Generalism and holistic care

Traditionally, discussion around change in general practice has often ended with calls for more education, more training, more evidence-based guidelines and/or more research.

An alternative way forward might be to focus on the skills and competencies we already have as GPs and within primary health care teams. This is where the core principles and values of general practice are important. 'Being a General Practitioner' is an RCGP curriculum statement which defines the learning outcomes for the discipline of general practice and describes the skills required to practise medicine as a GP. The six domains of core competencies include primary care management; person-centred care; specific problem-solving skills; a comprehensive approach, community orientation and a holistic approach. Kemper described holism within the context of medicine as 'caring for the hole person in the context of the person's values, their family beliefs, their family system, and their culture in the larger community, and considering a range of therapies based on the evidence of their benefits and cost'. Holism and patient-centeredness are core values of general practice. It is these values that have led to the recognition that illnesses have both mental and physical components, and that there is a dynamic relationship between them. Using the bio-psycho-social model emphasises the individual approach to care. One size does not fit all. This clearly helps when considering whether we should be prescribing antidepressants, referring for psychological therapies or enhancing an individual's autonomy by promoting self care.

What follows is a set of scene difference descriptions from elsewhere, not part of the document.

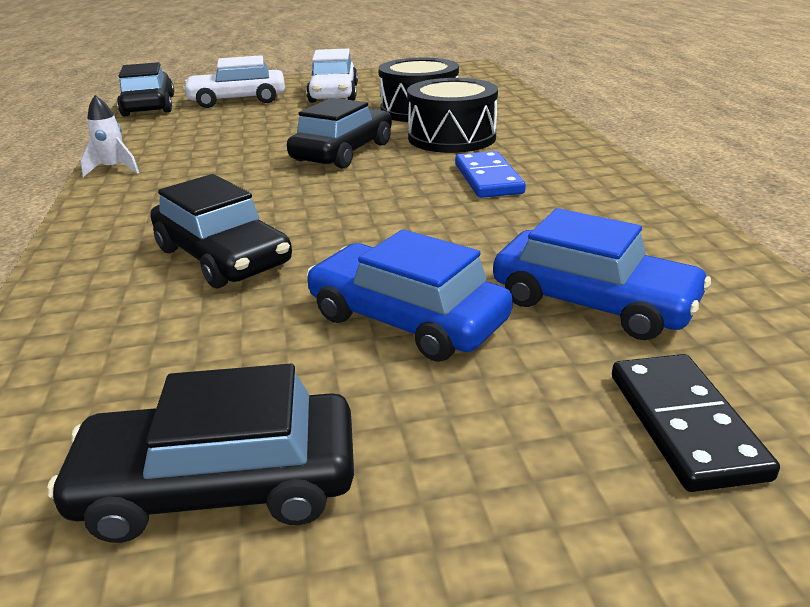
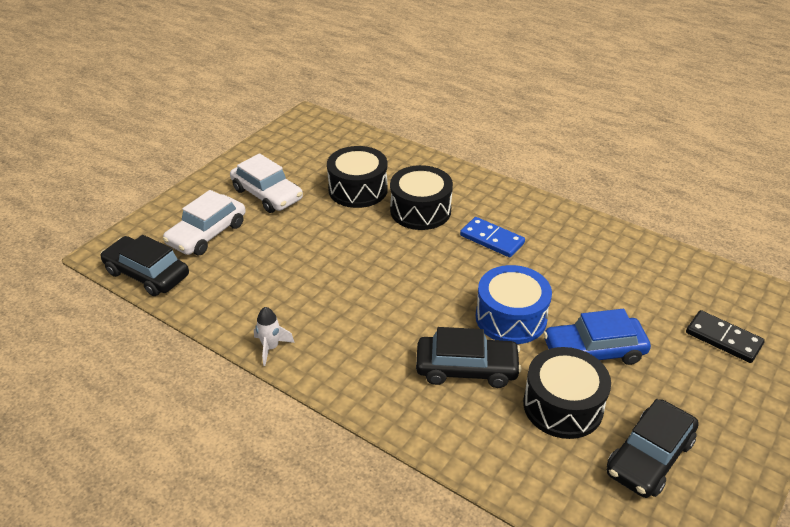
camera: 45 degrees left, 10 degrees up
(242, 346) = (563, 406): none -> black drum
(343, 152) = (383, 255): black car -> none
(368, 242) = (511, 318): none -> blue drum
(592, 302) = (637, 300): blue car -> none

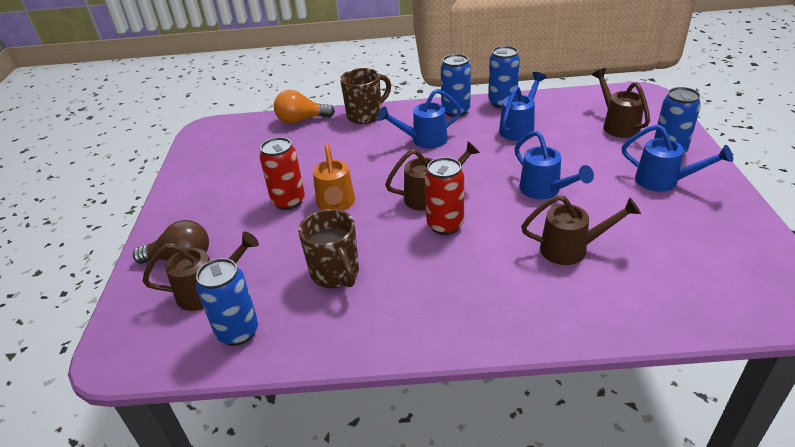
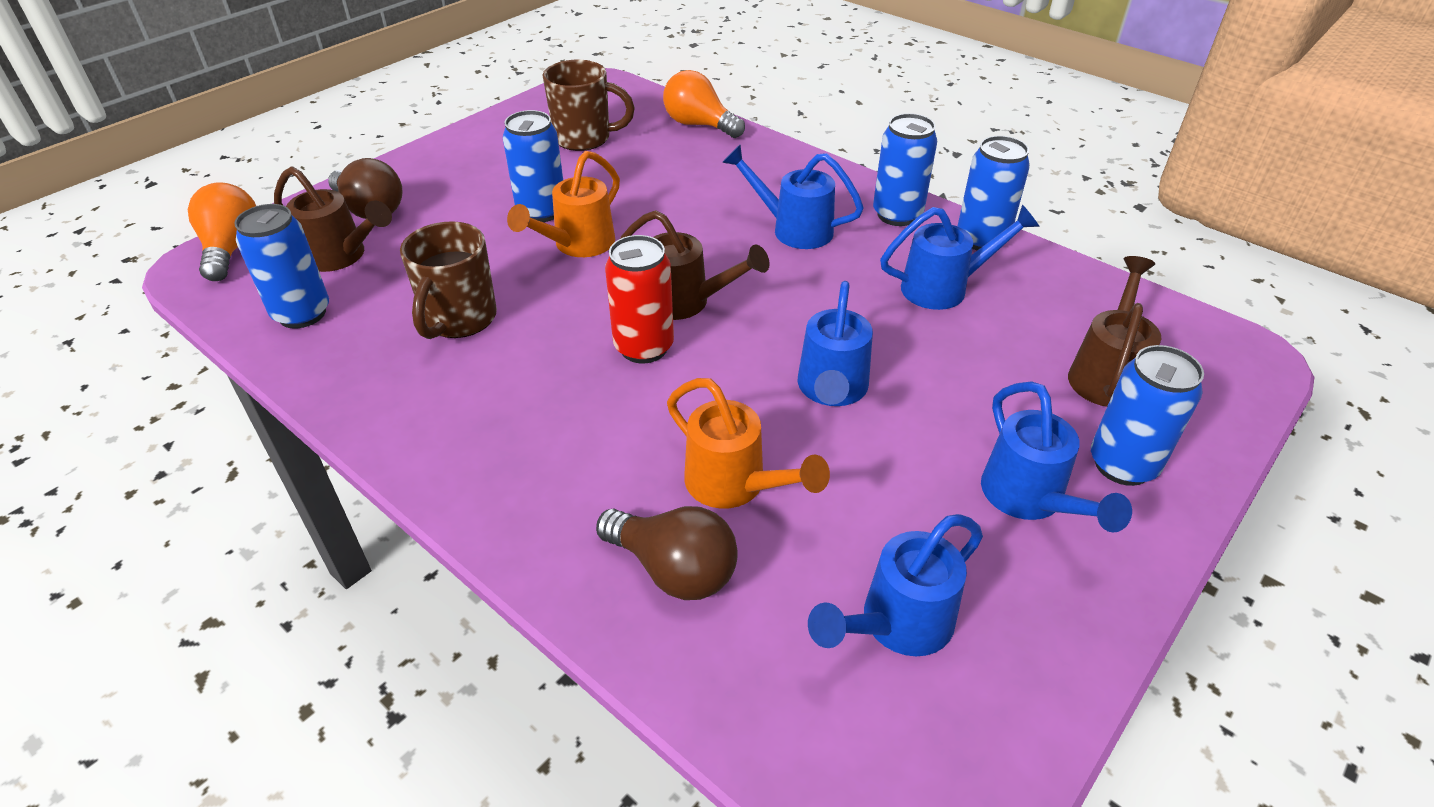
camera: 40 degrees right, 5 degrees up
(121, 335) = (232, 249): none -> orange light bulb
(288, 201) = (542, 211): red can -> blue can
(365, 115) = (778, 158): brown mug -> brown mug (584, 138)
(572, 249) = (735, 486): brown watering can -> orange watering can
(604, 294) = (674, 570): none -> brown light bulb
(696, 251) = (896, 625): none -> blue watering can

The diagnosis and understanding of depression, or the often ambiguous and vague symptoms people may present with in distress, can be helped by using the bio-psycho-social model which gives equal importance to biological, psychological and social determinants for pathogenesis, diagnosis and therapy - in other words, the holistic approach. The holistic view acknowledges objective scientific explanations of physiology, but also accepts that people have inner experiences that are subjective, spiritual and personal, which may affect their health and health beliefs.

Conclusion

The role of the RCGP Clinical Lead for Mental Health and Whole Person Care is to promote generalism both as the key to the future of the NHS and in improving mental health care, and to emphasise that the system needs to value this. Instead of GPs developing more specialist knowledge in mental health, general practice needs to make specialist support available during the consultation process with all primary health care professionals, during care planning, and in on-going care to support patients to manage their own illness. General practice needs to see itself at the hub of a wider system of care, taking responsibility for co-ordination and signposting to services beyond health care.

Concerning mental health care management, research suggests that many GPs have the right skills, but some lack the confidence, support or time to use them. A holistic approach based on the bio-psycho-social model, which is grounded in the way that general practice works, is a potential solution. This approach requires enhancing the skills and knowledge that are already present in most members of the primary care team but perhaps need reviving, refreshing and reinvigorating. This will form the basis of the work of the RCGP Mental Health and Whole Person Care programme over the next five years.

Primary care addresses all the areas key to delivering high quality mental health care. It facilitates on-going relationships between patients and clinicians, within which patients participate in decision making about their health and healthcare; and it builds bridges between personal healthcare and patients' families and communities. Primary care opens opportunities for disease prevention and health promotion as well as early detection of disease. Primary care requires a team of health professionals: physicians, nurse practitioners, and assistants with specific and sophisticated biomedical and social skills, and primary care requires adequate resources and investment, and can then provide much better value for money than its alternatives.